More people immigrated to Cuba than left the small island nation before Castro overthrew the Batista regime. Following the revolution, mass murder, torture and imprisonment reached virtually every family on the island. He filmed executions long before ISIS was ever born. He exported terror around the world especially to Central and South America.

According to published reports over 100,000 Cubans died through executions, machine gunnings, torture and drowning, while another 500,000 have passed through Castro’s prisons.

Castro also recommended a “First Strike Nuclear Attack” to Soviet leader Nikita Khrushchev on the Unites States in October 1962 during the “Cuban Missile Crisis” when the Soviets placed nuclear missiles on Cuba a mere 90 miles for Florida.

It’s not surprising that thousands of Cuban refugees were dancing in the streets celebrating the death of Castro. Those in Cuba were not free to express themselves for fear of death or imprisonment.

The following is individual atrocities according to fathwire.com:

“Fusilado (firing squad execution) it says below the name– one word, but for most visitors to the Cuban Memorial a word loaded with traumatizing flashbacks.

On Christmas Eve 1961, Juana Diaz Figueroa spat in the face of the Castroite executioners who were binding and gagging her. They’d found her guilty of feeding and hiding “bandits.” (Castro and Che’s term for Cuban peasants who took up arms to fight their theft of their land to create Stalinist kolkhozes.) Farm collectivization was no more voluntary in Cuba than in the Ukraine. And Cuba’s kulaks had guns–at first anyway. Then the Kennedy-Khrushchev pact left them defenseless against Soviet tanks, helicopters and flame-throwers. When the blast from Castro’s firing squad demolished Juana Diaz’ face and torso, she was six months pregnant.

Rigoberto Hernandez was 17 when Castro’s prison guards dragged him from his jail cell, jerked his head back to gag him and started dragging him to the stake. Little “Rigo” pleaded his innocence to the very bloody end. But his pleas were garbled and difficult to understand. His struggles while being gagged and bound to the stake were also awkward. The boy had been a janitor in a Havana high school and was mentally retarded. His single mother had pleaded his case with hysterical sobs. She had begged, beseeched and finally proven to his “prosecutors” that it was a case of mistaken identity. Her only son, a boy in such a condition, couldn’t possibly have been “a CIA agent planting bombs.”

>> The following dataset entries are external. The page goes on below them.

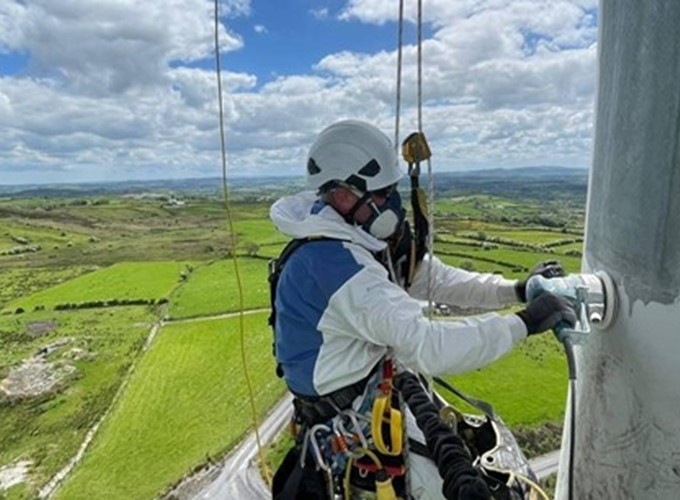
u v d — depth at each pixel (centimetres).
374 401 241
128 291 9794
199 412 5138
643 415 206
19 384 6162
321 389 244
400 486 242
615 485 228
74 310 9012
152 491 4062
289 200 266
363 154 241
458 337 217
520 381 3653
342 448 242
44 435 5103
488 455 249
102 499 4003
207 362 6284
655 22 189
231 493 3900
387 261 255
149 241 15888
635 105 202
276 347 261
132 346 7038
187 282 10025
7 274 12031
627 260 208
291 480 259
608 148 225
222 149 355
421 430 233
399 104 294
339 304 229
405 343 219
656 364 195
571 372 221
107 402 5591
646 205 195
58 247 15338
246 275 9269
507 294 291
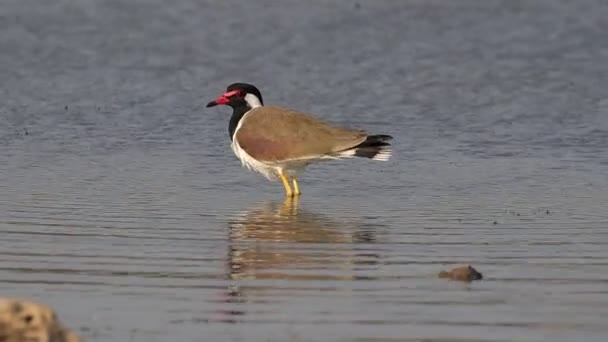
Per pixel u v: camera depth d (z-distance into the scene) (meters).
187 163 18.19
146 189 16.45
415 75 24.92
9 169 17.47
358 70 25.30
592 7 30.70
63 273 12.36
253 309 11.27
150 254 13.16
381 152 16.11
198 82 24.38
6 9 29.73
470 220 14.88
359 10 30.06
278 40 27.64
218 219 14.88
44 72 24.83
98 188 16.42
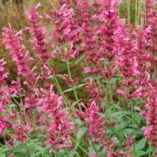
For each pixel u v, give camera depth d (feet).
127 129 5.37
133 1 8.59
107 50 5.16
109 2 5.04
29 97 5.45
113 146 4.83
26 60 5.37
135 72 4.92
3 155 5.39
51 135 4.82
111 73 5.29
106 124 5.33
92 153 5.02
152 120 4.56
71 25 5.63
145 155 5.56
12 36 5.30
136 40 5.15
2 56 7.72
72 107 5.55
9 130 5.66
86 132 5.36
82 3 5.71
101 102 5.45
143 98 5.27
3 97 5.33
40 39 5.37
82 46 5.69
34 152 5.58
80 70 7.34
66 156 5.28
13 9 9.39
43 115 5.42
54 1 8.95
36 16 5.32
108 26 5.07
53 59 7.39
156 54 5.43
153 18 5.53
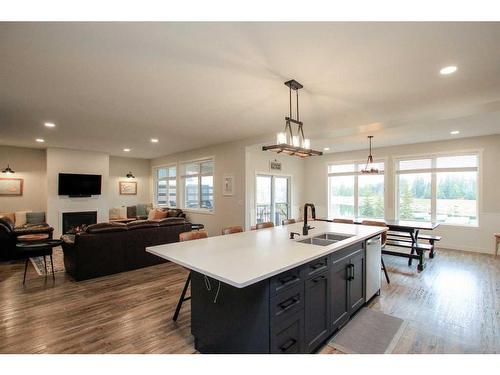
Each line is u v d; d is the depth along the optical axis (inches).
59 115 168.2
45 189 308.0
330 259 93.7
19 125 193.9
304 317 79.6
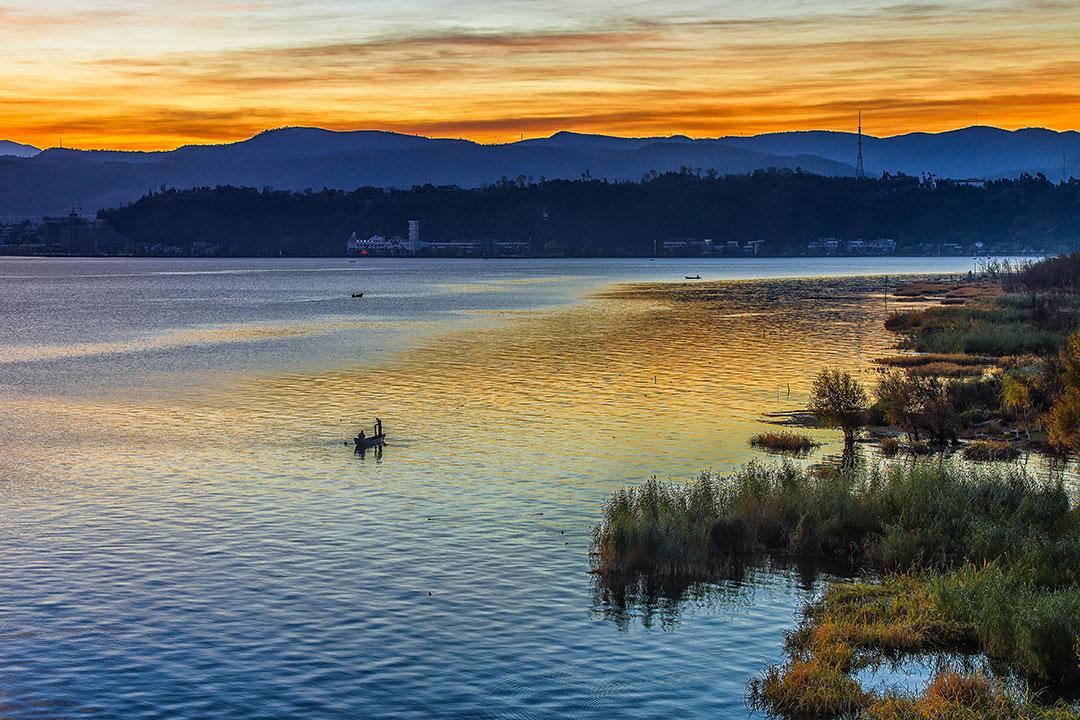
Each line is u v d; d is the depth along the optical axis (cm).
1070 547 4194
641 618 3997
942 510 4672
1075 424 6322
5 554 4772
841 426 7312
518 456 6744
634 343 13638
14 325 16600
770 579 4372
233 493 5834
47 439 7312
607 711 3284
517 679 3506
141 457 6744
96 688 3456
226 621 3994
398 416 8212
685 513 4794
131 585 4381
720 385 9881
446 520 5291
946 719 3016
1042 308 13825
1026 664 3441
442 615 4038
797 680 3372
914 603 3891
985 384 8375
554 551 4784
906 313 16625
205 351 12719
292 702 3362
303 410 8481
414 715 3272
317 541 4956
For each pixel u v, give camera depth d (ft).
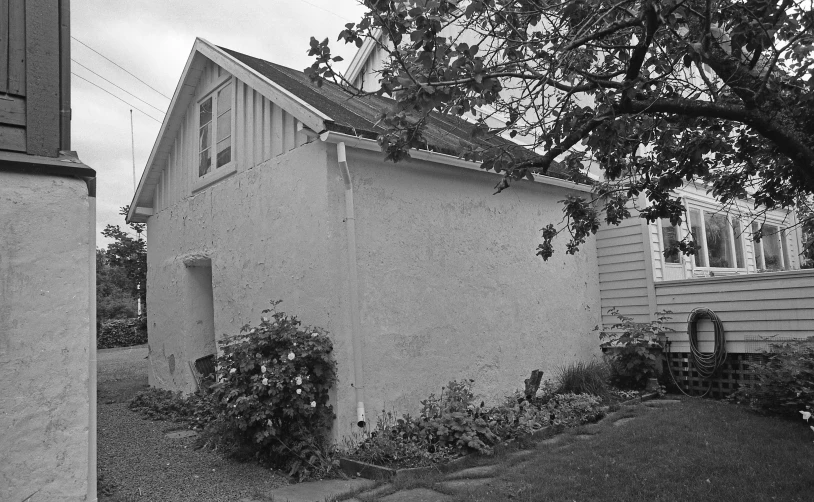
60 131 12.48
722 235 38.70
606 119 14.78
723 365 28.84
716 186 21.06
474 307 26.00
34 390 11.43
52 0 12.61
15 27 12.10
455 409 21.74
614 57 18.51
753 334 27.71
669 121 17.07
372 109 30.09
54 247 11.92
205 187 29.94
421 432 20.21
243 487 17.51
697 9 15.26
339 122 21.45
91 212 12.78
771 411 23.88
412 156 23.27
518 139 36.17
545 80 15.55
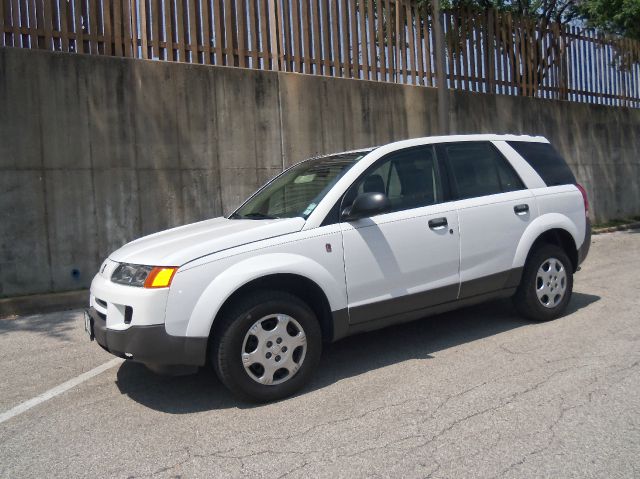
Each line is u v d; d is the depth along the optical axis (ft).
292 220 14.48
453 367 15.56
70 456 11.61
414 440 11.46
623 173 52.13
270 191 18.07
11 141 25.66
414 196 16.49
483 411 12.63
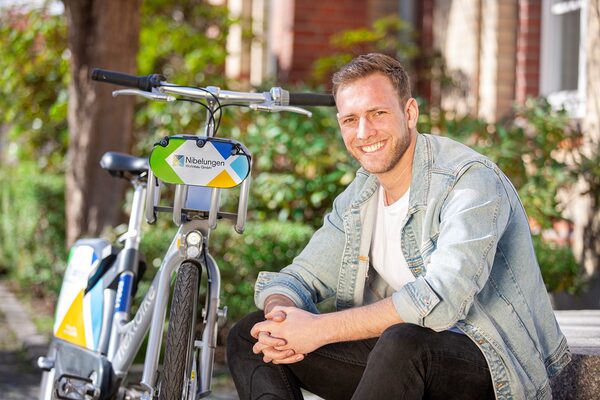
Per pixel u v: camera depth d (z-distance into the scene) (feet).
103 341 14.38
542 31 28.63
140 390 14.30
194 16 36.88
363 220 11.14
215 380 20.59
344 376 10.86
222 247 22.33
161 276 11.76
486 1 29.78
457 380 9.75
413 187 10.52
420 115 24.34
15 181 37.42
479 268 9.70
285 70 35.78
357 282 11.17
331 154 24.40
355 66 10.57
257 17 41.81
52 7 32.55
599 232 23.88
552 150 23.82
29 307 31.78
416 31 34.78
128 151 25.34
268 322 10.34
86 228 25.07
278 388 10.66
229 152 11.10
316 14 35.53
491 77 29.27
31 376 22.38
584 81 25.88
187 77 34.24
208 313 11.56
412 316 9.66
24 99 34.19
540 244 22.90
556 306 24.20
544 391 10.29
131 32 24.94
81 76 25.09
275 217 25.27
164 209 11.61
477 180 10.16
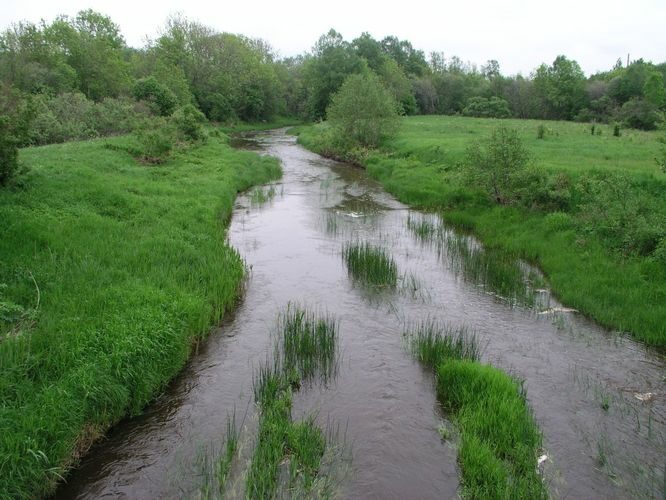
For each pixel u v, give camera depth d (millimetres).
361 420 8734
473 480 7191
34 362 8312
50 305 10328
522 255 17766
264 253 17578
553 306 13672
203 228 17828
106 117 35250
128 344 9062
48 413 7418
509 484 7164
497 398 8734
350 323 12375
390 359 10742
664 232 15023
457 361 9969
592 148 32844
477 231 20703
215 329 11938
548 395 9516
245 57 86500
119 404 8539
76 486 7285
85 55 50312
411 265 16781
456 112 91062
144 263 13414
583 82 83688
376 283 15008
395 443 8164
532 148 32781
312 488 7176
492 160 22250
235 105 83188
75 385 8047
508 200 22250
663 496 7141
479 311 13273
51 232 13922
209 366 10398
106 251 13641
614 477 7484
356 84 42719
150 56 73375
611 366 10609
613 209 16719
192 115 39719
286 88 106125
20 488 6641
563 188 20578
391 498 7047
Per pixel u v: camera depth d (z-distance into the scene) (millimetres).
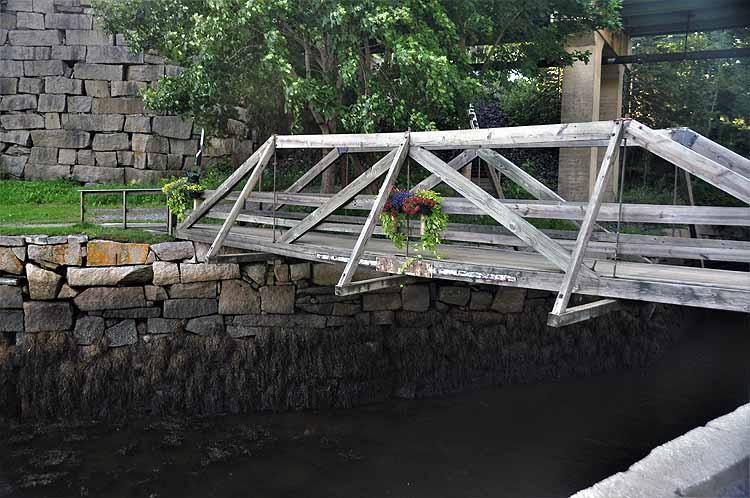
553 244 4734
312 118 13906
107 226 9273
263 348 8727
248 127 15508
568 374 9828
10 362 8242
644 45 20188
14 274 8336
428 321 9250
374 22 8156
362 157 11789
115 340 8492
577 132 4879
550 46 11805
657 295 4215
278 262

“Fuego!” and the firing squad volley riddled Rigo’s little bent body as he moaned and struggled awkwardly against his bounds, blindfold and gag. “We executive from Revolutionary conviction!” sneered the man whose peaceful death in bed President Obama seems to mourn.

Carlos Machado was 15 years old in 1963 when the bullets from the firing squad shattered his body. His twin brother and father collapsed beside Carlos from the same volley. All had resisted Castro’s theft of their humble family farm.”

With Castro’s brother Raul Castro firmly in control of the Cuban Government it is doubtful free elections or freedom for the Cuban people will be come any time soon.